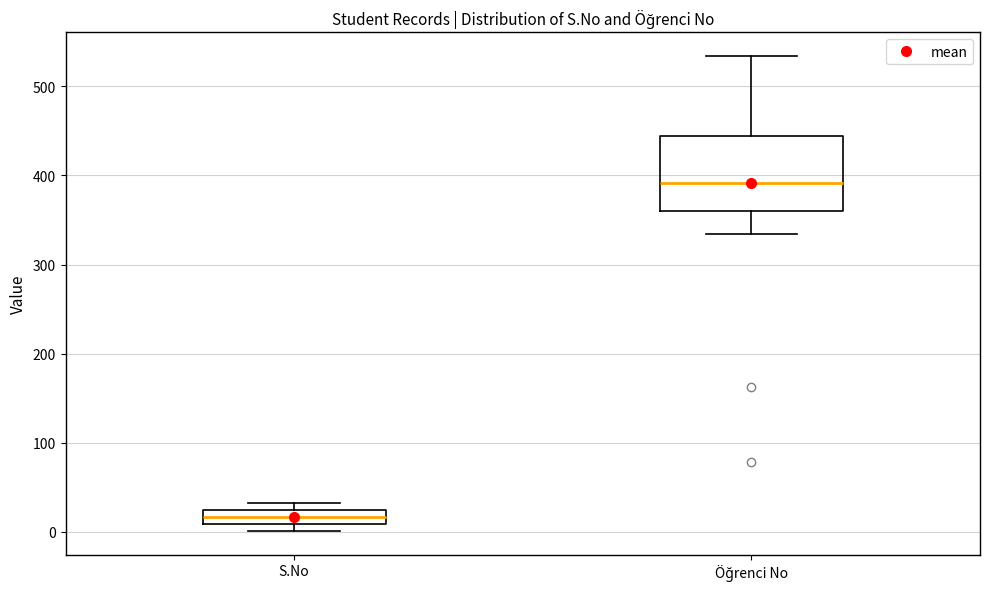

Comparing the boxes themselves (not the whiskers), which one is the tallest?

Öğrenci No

---

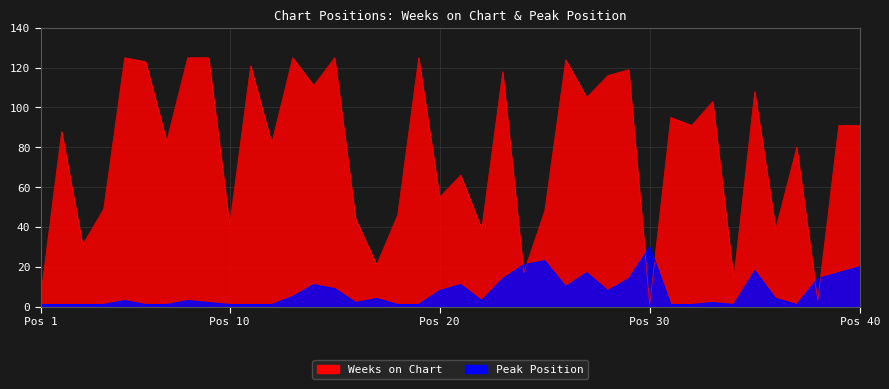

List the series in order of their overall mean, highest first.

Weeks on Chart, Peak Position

* * *

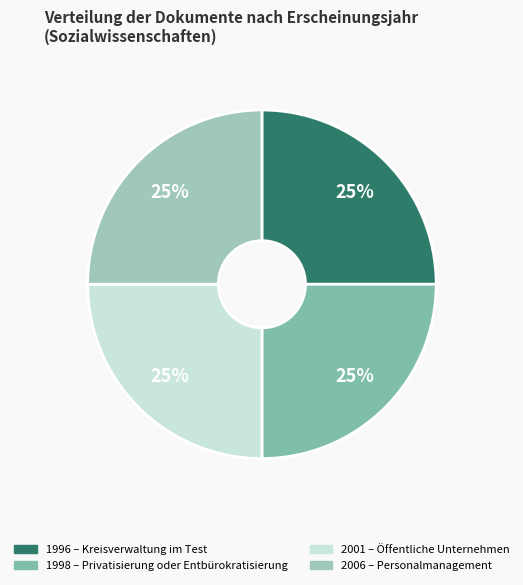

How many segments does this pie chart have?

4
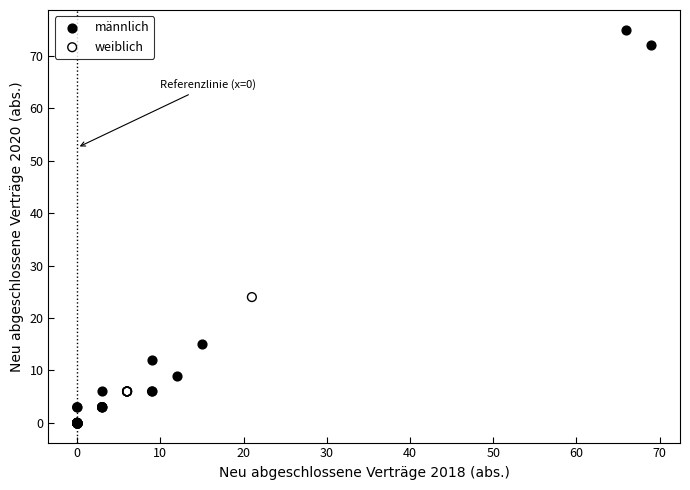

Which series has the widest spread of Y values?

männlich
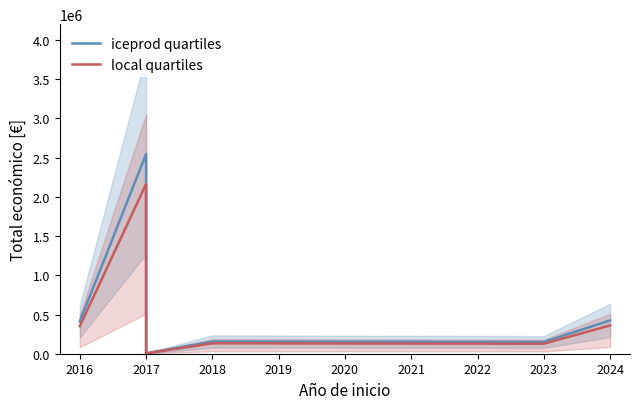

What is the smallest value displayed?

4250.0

[Deine Aufgabe]
Zieh bitte jede Zeile aus den Einträgen heraus, in der das Wort „series“ vorkommt.

[Deine Lösung]
List the series in order of their overall mean, highest first.
Which series has the widest spread of Y values?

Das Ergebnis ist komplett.